» **Exercise goal**:
Check each line of the material below for "Agent", then copy the ones that contain it.

» **Given entries**:
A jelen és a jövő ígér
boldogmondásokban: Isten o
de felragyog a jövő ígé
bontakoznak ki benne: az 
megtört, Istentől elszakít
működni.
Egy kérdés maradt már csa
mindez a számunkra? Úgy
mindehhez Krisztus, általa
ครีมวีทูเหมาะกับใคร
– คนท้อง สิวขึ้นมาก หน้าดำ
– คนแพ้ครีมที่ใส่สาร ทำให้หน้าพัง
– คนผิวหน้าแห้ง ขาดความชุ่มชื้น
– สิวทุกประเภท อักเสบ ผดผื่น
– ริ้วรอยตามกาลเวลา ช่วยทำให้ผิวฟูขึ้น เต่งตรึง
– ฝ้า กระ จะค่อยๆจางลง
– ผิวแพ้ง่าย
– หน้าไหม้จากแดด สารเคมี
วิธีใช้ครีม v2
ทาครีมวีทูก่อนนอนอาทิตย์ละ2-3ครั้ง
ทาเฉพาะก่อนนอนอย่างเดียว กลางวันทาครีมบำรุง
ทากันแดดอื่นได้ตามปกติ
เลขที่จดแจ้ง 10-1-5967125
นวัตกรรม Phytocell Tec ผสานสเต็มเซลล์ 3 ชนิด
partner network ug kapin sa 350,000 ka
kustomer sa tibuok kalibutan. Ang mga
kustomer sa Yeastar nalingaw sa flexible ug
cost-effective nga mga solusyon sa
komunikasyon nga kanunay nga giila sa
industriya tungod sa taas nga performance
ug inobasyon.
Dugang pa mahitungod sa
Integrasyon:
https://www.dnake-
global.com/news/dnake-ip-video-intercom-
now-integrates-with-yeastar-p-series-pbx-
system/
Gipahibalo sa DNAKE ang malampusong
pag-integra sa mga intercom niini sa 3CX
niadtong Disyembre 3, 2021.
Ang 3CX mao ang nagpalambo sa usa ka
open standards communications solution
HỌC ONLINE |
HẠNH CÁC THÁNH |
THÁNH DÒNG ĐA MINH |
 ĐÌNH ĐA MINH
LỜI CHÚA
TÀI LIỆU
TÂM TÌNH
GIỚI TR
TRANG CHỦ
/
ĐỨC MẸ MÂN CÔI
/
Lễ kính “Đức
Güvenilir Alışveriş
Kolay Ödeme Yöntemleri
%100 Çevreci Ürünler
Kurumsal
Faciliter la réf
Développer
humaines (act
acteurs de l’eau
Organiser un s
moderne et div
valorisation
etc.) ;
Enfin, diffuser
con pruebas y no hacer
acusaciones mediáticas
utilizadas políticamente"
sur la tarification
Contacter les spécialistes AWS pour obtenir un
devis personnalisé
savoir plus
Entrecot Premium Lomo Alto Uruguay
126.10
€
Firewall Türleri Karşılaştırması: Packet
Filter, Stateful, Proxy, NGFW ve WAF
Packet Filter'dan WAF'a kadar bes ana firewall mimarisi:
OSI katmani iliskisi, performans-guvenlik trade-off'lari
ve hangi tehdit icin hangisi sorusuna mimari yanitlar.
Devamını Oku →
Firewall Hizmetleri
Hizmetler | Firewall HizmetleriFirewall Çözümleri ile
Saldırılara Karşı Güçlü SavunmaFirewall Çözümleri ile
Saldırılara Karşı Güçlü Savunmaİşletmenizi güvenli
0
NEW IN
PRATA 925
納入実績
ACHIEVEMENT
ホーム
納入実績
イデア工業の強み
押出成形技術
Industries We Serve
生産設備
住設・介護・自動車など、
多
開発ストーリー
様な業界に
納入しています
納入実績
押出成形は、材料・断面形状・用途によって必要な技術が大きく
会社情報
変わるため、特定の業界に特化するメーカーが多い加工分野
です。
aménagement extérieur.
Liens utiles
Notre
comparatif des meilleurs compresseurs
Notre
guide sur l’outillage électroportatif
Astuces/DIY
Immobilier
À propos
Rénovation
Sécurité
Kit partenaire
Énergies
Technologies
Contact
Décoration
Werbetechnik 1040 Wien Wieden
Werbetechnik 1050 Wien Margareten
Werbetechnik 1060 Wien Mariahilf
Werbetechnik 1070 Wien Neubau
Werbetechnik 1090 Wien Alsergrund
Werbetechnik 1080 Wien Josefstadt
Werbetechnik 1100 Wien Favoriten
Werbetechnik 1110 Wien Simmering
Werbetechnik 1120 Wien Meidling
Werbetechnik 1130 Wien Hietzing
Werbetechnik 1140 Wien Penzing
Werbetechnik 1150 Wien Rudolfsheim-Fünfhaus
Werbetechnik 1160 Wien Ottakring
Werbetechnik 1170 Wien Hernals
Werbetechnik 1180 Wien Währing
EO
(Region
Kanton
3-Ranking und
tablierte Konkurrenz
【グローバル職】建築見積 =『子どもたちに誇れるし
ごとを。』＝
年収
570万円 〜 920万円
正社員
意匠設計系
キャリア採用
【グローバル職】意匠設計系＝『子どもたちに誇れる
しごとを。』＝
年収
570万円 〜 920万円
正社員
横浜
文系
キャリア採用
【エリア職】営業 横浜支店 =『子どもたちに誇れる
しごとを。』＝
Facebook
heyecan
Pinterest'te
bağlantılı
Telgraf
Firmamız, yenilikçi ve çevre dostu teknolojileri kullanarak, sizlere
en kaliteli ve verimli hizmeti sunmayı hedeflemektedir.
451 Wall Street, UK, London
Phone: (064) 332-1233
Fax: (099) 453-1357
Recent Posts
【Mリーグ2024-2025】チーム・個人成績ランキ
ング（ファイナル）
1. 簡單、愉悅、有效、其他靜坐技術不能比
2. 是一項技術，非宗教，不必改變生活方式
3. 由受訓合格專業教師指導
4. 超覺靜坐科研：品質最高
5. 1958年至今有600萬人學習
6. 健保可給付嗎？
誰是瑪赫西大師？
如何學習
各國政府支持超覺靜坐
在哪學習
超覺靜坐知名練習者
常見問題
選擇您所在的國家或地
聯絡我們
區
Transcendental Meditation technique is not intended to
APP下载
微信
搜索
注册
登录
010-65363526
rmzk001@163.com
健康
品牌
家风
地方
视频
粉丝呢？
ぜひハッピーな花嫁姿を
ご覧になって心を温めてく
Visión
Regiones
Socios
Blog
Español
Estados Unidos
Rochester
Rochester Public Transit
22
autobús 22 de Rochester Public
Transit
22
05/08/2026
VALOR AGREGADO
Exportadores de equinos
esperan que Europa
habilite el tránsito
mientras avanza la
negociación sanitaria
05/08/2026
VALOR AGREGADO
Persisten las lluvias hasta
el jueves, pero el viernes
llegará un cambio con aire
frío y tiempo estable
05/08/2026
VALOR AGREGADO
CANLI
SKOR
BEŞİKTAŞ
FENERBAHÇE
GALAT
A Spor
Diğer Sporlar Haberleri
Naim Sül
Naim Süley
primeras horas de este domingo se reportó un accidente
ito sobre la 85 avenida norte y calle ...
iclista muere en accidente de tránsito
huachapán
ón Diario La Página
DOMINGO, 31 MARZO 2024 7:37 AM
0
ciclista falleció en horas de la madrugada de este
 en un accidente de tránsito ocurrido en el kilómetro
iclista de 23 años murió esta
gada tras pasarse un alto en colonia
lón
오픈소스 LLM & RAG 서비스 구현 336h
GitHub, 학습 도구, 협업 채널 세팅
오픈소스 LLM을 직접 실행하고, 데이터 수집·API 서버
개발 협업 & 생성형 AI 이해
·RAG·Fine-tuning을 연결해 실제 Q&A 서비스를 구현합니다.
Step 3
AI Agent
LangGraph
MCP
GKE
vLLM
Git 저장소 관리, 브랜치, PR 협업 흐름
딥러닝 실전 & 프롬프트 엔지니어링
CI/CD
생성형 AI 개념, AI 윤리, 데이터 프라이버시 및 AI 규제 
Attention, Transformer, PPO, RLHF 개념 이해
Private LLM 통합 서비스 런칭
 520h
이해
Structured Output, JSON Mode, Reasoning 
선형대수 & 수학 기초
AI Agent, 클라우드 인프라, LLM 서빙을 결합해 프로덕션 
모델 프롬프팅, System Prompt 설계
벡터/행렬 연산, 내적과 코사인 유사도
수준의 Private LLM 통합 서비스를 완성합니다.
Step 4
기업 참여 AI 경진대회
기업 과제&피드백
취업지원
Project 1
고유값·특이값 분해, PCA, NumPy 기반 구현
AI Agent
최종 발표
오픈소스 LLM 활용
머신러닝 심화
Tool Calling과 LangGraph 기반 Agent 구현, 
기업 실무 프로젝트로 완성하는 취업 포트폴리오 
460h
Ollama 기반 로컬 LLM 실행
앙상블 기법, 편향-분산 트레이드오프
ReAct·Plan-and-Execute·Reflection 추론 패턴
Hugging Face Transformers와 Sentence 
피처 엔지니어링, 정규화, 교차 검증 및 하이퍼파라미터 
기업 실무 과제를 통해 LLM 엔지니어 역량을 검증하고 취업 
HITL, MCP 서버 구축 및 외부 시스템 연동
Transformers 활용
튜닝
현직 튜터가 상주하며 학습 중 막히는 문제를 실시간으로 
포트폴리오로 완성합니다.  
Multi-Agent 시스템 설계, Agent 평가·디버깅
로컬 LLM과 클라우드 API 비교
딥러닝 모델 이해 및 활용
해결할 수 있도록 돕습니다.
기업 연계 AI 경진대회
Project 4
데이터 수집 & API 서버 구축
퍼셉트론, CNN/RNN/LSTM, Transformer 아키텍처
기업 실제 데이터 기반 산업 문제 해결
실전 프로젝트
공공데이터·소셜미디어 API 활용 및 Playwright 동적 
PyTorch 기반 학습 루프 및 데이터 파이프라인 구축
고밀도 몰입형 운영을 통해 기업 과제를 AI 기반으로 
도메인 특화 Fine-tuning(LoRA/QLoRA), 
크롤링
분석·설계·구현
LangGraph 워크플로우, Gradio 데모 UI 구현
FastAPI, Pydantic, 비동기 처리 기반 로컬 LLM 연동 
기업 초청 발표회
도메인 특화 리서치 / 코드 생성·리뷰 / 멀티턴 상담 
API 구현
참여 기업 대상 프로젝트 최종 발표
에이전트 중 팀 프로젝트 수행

» **Exercise output**:
AI Agent
AI Agent, 클라우드 인프라, LLM 서빙을 결합해 프로덕션 
AI Agent
Tool Calling과 LangGraph 기반 Agent 구현, 
Multi-Agent 시스템 설계, Agent 평가·디버깅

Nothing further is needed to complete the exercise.